I just talked with Nick. We will first complete the sync for cn-sandbox/stage-orc-1 for testing, then do the final sync for production servers.

nickatnceas commented 2 years ago

The initial rsyncs for cn-stage-orc-1 and cn-sandbox-orc-1 are now running. They are transferring at speeds between 15-30 MB/sec, and have 1.1/1.2 TB to transfer, which will take about 22 hours at the slower 15 MB/sec speed.

We can cut the transfer time in half by deleting /var/postgres-bak on both VMs, but since it's running over the weekend, I don't think it's going to matter. Once the initial transfer is done subsequent rsyncs won't be affected much by those backup files.

I'm planning to be out on Monday Oct 18, but will be back Tuesday the 19th to do the final migrations.

taojing2002 commented 2 years ago

Thanks, Nick! Please let me know before the final migration so I can shut down all services there.

On 10/15/21 3:57 PM, Nick Outin wrote:

The initial rsyncs for cn-stage-orc-1 and cn-sandbox-orc-1 are now running. They are transferring at speeds between 15-30 MB/sec, and have 1.1/1.2 TB to transfer, which will take about 22 hours at the slower 15 MB/sec speed.

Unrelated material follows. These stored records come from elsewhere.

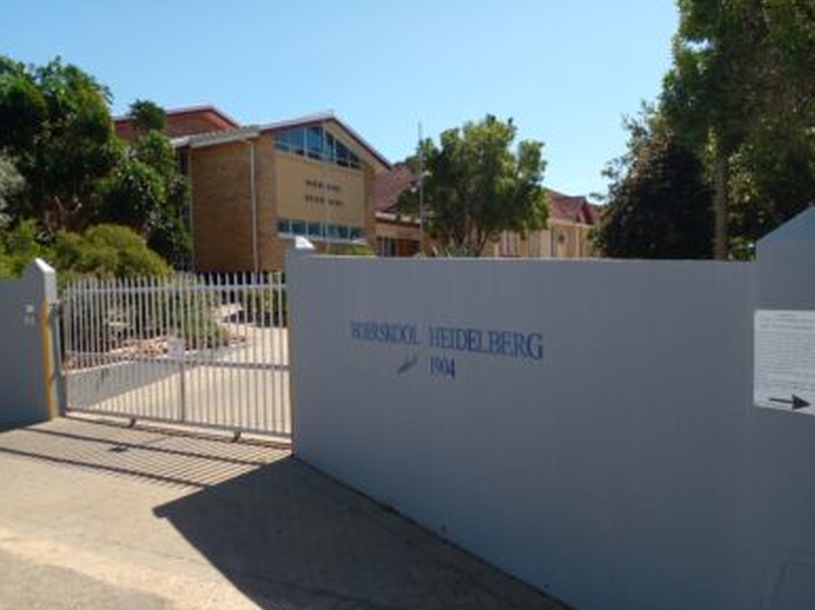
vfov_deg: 49.7
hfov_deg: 63.5
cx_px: 403
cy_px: 310
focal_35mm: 28
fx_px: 659
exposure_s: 1/976
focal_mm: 3.6
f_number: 1.9
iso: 50
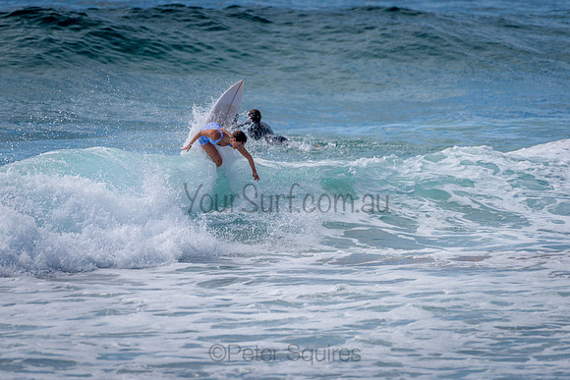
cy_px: 150
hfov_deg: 3.4
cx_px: 224
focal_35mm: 613
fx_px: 9710
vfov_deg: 2.2
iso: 140
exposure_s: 1/2000
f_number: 5.6
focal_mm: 500
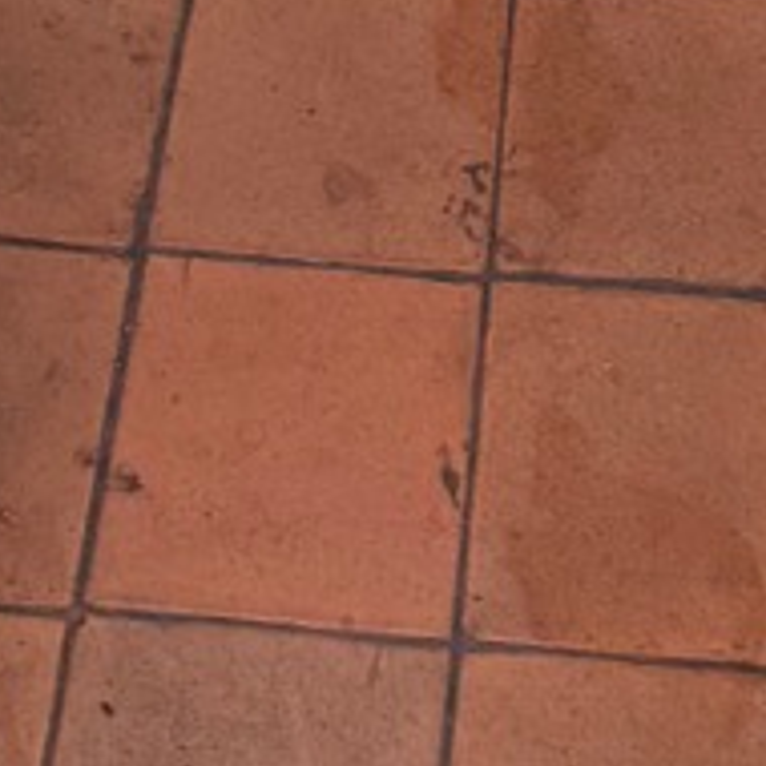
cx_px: 331
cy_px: -1419
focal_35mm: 134
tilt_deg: -31.8
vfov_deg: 10.1
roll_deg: +4.9
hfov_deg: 13.0
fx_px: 3355
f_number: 1.78
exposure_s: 1/100
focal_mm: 6.76
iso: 125
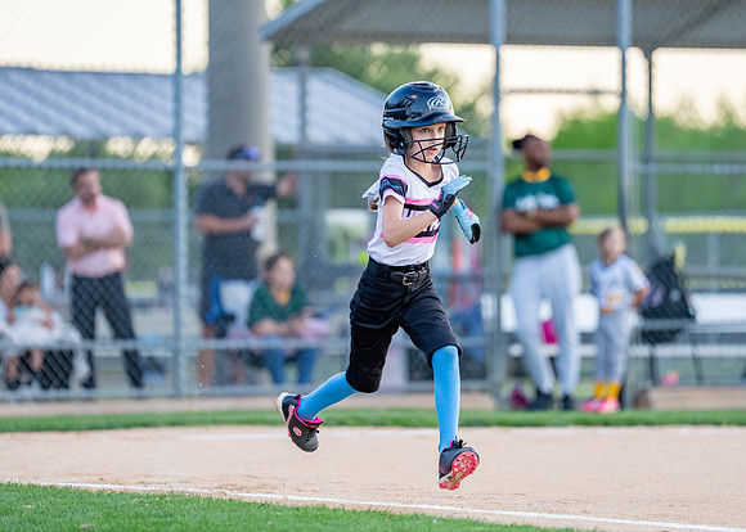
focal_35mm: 275
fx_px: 5835
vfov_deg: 5.2
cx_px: 386
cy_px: 250
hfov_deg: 7.3
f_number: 2.8
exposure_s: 1/2000
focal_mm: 200
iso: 1600
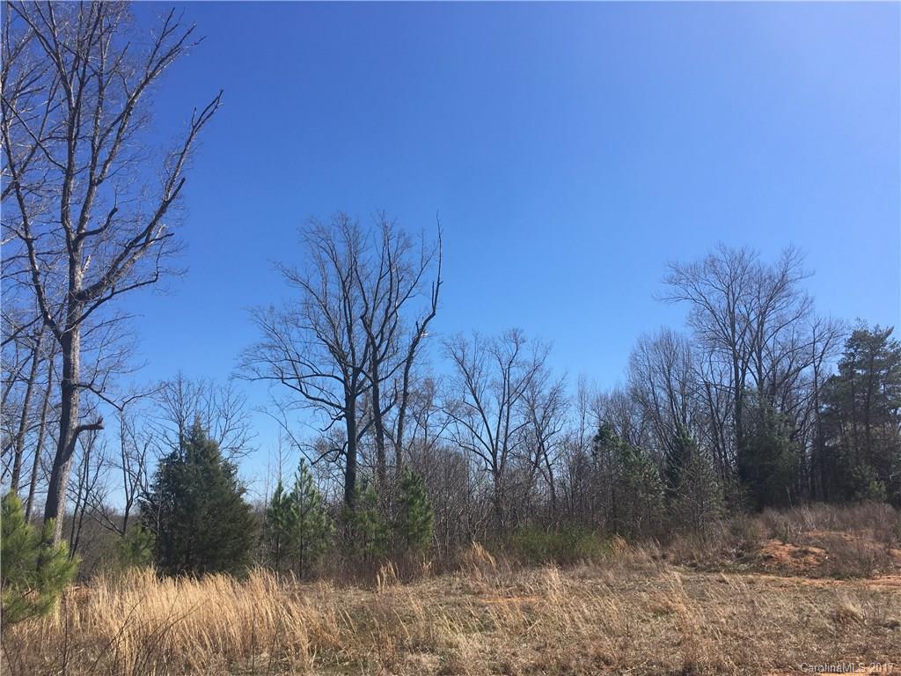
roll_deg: +1.0
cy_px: 338
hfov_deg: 61.7
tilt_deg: +14.9
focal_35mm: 29
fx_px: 755
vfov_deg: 48.2
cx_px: 450
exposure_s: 1/1451
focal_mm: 4.15
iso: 25
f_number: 2.2
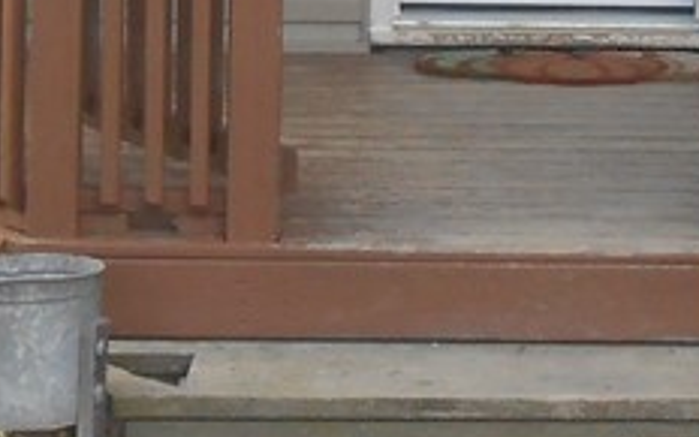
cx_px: 548
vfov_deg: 7.1
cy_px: -446
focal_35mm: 178
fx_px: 3391
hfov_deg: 11.7
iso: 200
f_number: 4.2
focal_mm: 6.8
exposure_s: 1/250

We can cut the transfer time in half by deleting |/var/postgres-bak| on both VMs, but since it's running over the weekend, I don't think it's going to matter. Once the initial transfer is done subsequent rsyncs won't be affected much by those backup files.

I'm planning to be out on Monday Oct 18, but will be back Tuesday the 19th to do the final migrations.

— You are receiving this because you were mentioned. Reply to this email directly, view it on GitHub https://github.com/DataONEorg/dataone/issues/13#issuecomment-944794064, or unsubscribe https://github.com/notifications/unsubscribe-auth/AB5QQDEIC6AZUPQBUI73NJTUHCWXJANCNFSM5FUIYRAA. Triage notifications on the go with GitHub Mobile for iOS https://apps.apple.com/app/apple-store/id1477376905?ct=notification-email&mt=8&pt=524675 or Android https://play.google.com/store/apps/details?id=com.github.android&referrer=utm_campaign%3Dnotification-email%26utm_medium%3Demail%26utm_source%3Dgithub.

nickatnceas commented 2 years ago

cn-sandbox-orc-1 is done. DNS has been changed from 160.36.13.152 to 128.111.85.161.

nickatnceas commented 2 years ago

cn-stage-orc-1 is done. DNS has been changed from 160.36.13.151 to 128.111.85.167.

nickatnceas commented 2 years ago

Two more done:

search-orc-1 DNS changed from 160.36.13.162 to 128.111.85.187 mn-orc-1 DNS changed from 160.36.13.148 to 128.111.85.183

nickatnceas commented 2 years ago

cn-orc-1 was migrated last night. All VMs from ORC are now running in the UCSB NHDC.

Poseidon, hosting the three production VMs, is planned to move to Anacapa. If it moves before the UCSB VPN is installed, ports will need to be opened in the NAT. We have a single public IP address in our NAT config, so we may need to use non-standard ports (ie port 22 for SSH is already in use, the ORC MVs may need to use port 2222, 2223, 2224, etc).

If Poseidon is moved after the VPN is installed, the VMs will get public IPs in the 128.111.196.0/23 subnet, and all traffic will be routed through the UCSB campus.

nickatnceas commented 2 years ago

I moved the three production ORC VMs from Poseidon to Aurora-HW on November 17th.

Aurora-HW is still housed in the NHDC, and is configured to run these VMs off local storage with file based VM disk images. It has more memory and disk resources and faster CPUs than Poseidon, and should not have any trouble hosting the VMs.

I moved Poseidon to Anacapa and it has been reconfigured and is now capable of running the VMs whenever we want.

Anacapa is still NAT'd, and any public facing ports will need to be port-forwarded through a single public IP address. We expect the NAT to be removed in the spring of 2022, at which point all traffic from Anacapa will be routed through the UCSB campus.